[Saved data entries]
··········

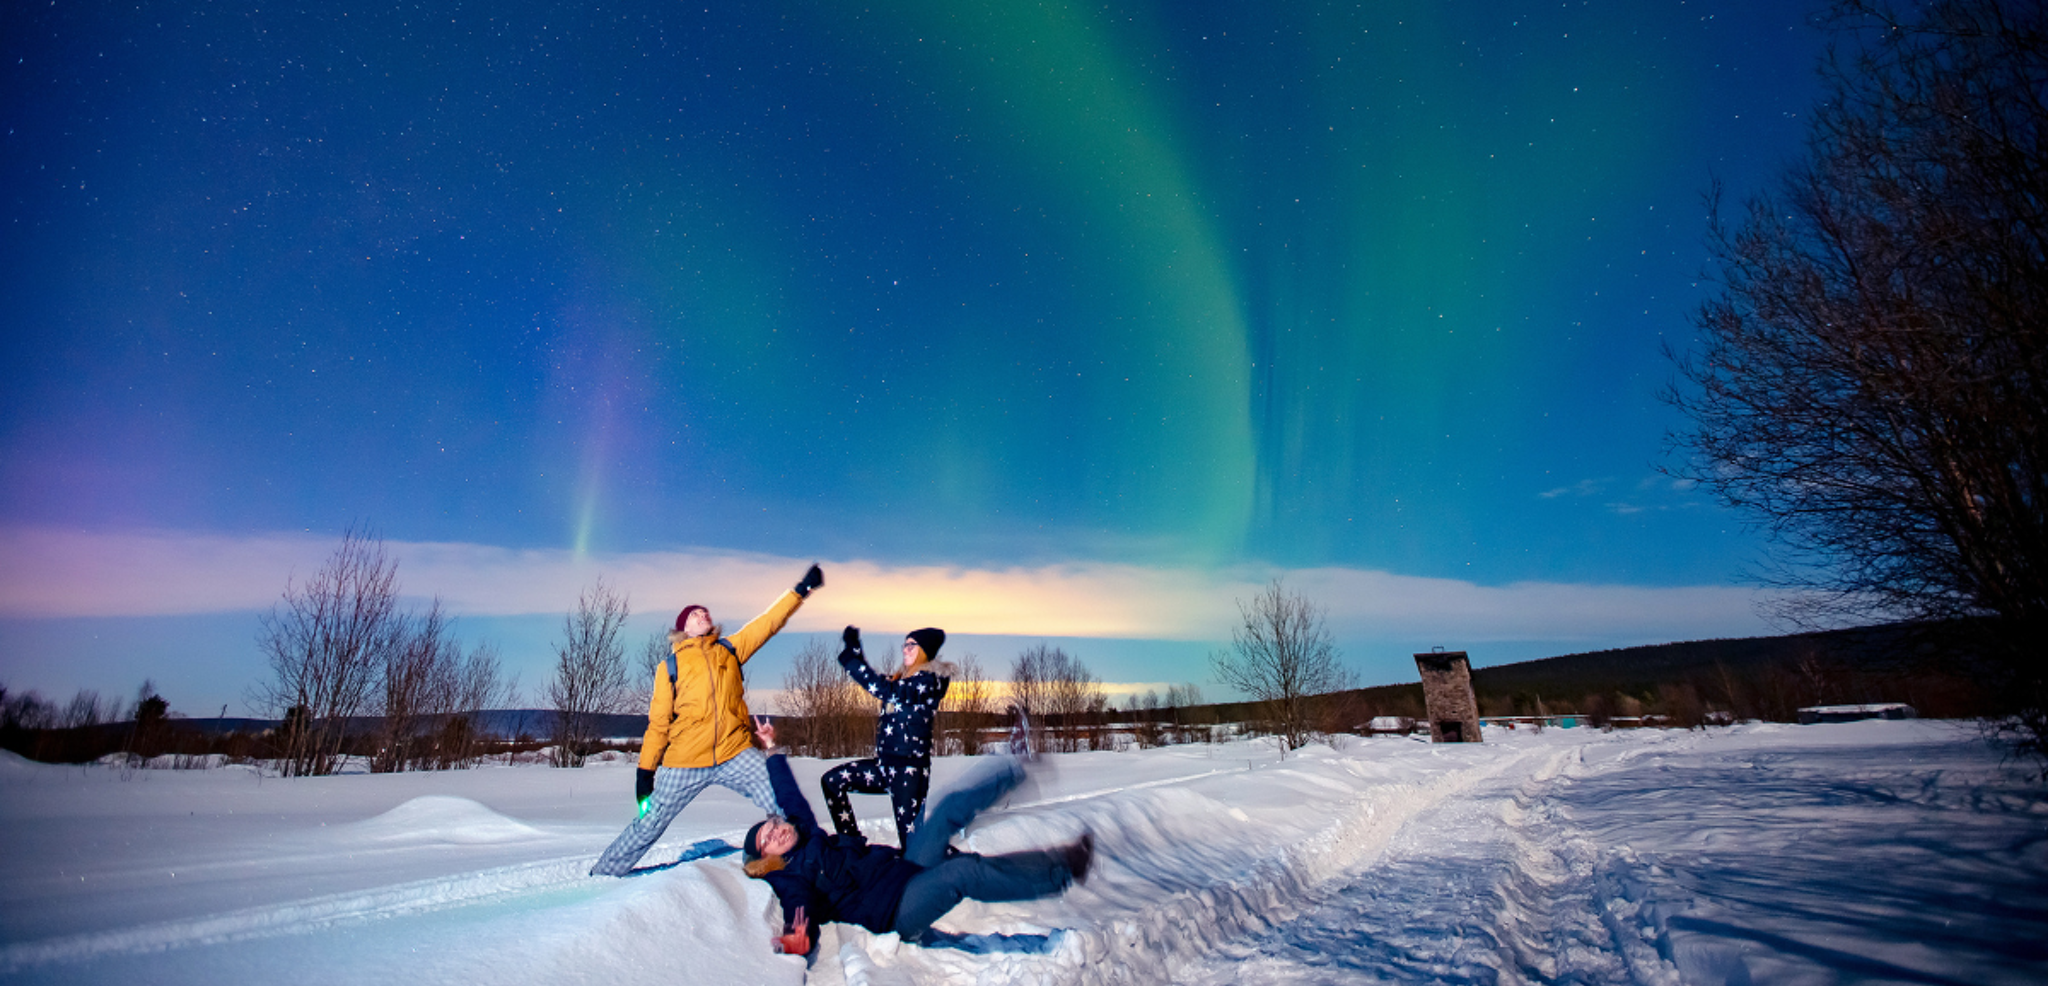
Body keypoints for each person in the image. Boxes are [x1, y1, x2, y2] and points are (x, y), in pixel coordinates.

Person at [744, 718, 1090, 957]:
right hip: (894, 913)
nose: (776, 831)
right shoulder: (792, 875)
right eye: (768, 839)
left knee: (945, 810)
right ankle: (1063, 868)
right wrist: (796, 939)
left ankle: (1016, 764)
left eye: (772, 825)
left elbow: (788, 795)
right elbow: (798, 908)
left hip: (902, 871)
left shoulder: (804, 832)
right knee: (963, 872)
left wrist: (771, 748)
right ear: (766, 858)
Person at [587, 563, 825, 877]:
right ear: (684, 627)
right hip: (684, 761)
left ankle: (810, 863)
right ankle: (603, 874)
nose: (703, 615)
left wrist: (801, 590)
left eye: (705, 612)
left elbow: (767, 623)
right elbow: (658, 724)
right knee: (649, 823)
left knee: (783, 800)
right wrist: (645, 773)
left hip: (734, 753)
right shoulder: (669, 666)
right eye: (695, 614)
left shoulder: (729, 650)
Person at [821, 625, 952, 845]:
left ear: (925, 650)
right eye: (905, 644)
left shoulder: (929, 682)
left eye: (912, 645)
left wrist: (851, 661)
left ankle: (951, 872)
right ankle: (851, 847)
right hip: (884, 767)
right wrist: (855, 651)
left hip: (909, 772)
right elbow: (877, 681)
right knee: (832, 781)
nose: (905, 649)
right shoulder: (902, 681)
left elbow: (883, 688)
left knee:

··········

WORK ITEM:
Every record, from top to bottom, gets written out exactly; no picture goes into the copy.

ANSWER TO THIS EXERCISE:
Body keypoints for each person in the image. Boxes are [x1, y1, x2, y2] and points are (x, y), in pixel coordinates.

Person at [744, 718, 1090, 957]:
right hip: (894, 913)
nose: (776, 831)
right shoulder: (792, 875)
right eye: (768, 839)
left knee: (945, 810)
right ankle: (1063, 868)
right wrist: (796, 939)
left ankle: (1016, 764)
left eye: (772, 825)
left elbow: (788, 795)
right elbow: (798, 908)
left hip: (902, 871)
left shoulder: (804, 832)
right knee: (963, 872)
left wrist: (771, 748)
right ear: (766, 858)
Person at [587, 563, 825, 877]:
right ear: (684, 627)
right hip: (684, 761)
left ankle: (810, 863)
right ankle: (603, 874)
nose: (703, 615)
left wrist: (801, 590)
left eye: (705, 612)
left elbow: (767, 623)
right elbow: (658, 724)
right knee: (649, 823)
left knee: (783, 800)
right wrist: (645, 773)
left hip: (734, 753)
right shoulder: (669, 666)
right eye: (695, 614)
left shoulder: (729, 650)
Person at [821, 625, 952, 845]:
left ear: (925, 650)
right eye: (905, 644)
left shoulder: (929, 682)
left eye: (912, 645)
left wrist: (851, 661)
left ankle: (951, 872)
right ankle: (851, 847)
right hip: (884, 767)
right wrist: (855, 651)
left hip: (909, 772)
right elbow: (877, 681)
right knee: (832, 781)
nose: (905, 649)
right shoulder: (902, 681)
left elbow: (883, 688)
left knee:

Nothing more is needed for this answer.